How AutoRAG works

AutoRAG sets up and manages your RAG pipeline for you. It connects the tools needed for indexing, retrieval, and generation, and keeps everything up to date by syncing with your data with the index regularly. Once set up, AutoRAG indexes your content in the background and responds to queries in real time.

AutoRAG consists of two core processes:

Indexing: An asynchronous background process that monitors your data source for changes and converts your data into vectors for search.
Querying: A synchronous process triggered by user queries. It retrieves the most relevant content and generates context-aware responses.

How indexing works

Indexing begins automatically when you create an AutoRAG instance and connect a data source.

Here is what happens during indexing:

Data ingestion: AutoRAG reads from your connected data source.
Markdown conversion: AutoRAG uses Workers AI’s Markdown Conversion to convert supported data types into structured Markdown.

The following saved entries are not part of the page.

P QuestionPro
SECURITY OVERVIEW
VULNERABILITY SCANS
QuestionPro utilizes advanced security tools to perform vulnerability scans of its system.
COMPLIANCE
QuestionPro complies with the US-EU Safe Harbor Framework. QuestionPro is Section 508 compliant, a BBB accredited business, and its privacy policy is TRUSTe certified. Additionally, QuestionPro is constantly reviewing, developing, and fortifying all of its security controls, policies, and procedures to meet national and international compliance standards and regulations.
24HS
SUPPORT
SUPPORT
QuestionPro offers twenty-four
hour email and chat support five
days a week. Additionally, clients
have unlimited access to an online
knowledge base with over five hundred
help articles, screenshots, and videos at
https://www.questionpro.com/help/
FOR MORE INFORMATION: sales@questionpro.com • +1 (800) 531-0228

This ensures consistency across diverse file types. For images, Workers AI is used to perform object detection followed by vision-to-language transformation to convert images into Markdown text.
Chunking: The extracted text is chunked into smaller pieces to improve retrieval granularity.
Embedding: Each chunk is embedded using Workers AI’s embedding model to transform the content into vectors.
Vector storage: The resulting vectors, along with metadata like file name, are stored in a the Vectorize database created on your Cloudflare account.

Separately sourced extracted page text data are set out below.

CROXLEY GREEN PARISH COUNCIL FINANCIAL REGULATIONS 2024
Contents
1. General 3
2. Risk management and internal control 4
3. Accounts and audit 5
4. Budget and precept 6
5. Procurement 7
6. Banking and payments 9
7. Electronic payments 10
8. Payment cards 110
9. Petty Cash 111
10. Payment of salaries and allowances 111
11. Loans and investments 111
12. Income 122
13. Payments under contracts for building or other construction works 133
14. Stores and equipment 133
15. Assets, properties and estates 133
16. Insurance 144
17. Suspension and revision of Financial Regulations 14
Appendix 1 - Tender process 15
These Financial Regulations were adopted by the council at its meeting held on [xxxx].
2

After the initial data set is indexed, AutoRAG will regularly check for updates in your data source (e.g. additions, updates, or deletes) and index changes to ensure your vector database is up to date.

How querying works

Once indexing is complete, AutoRAG is ready to respond to end-user queries in real time.

Here is how the querying pipeline works:

Receive query from AutoRAG API: The query workflow begins when you send a request to either the AutoRAG’s AI Search or Search endpoints.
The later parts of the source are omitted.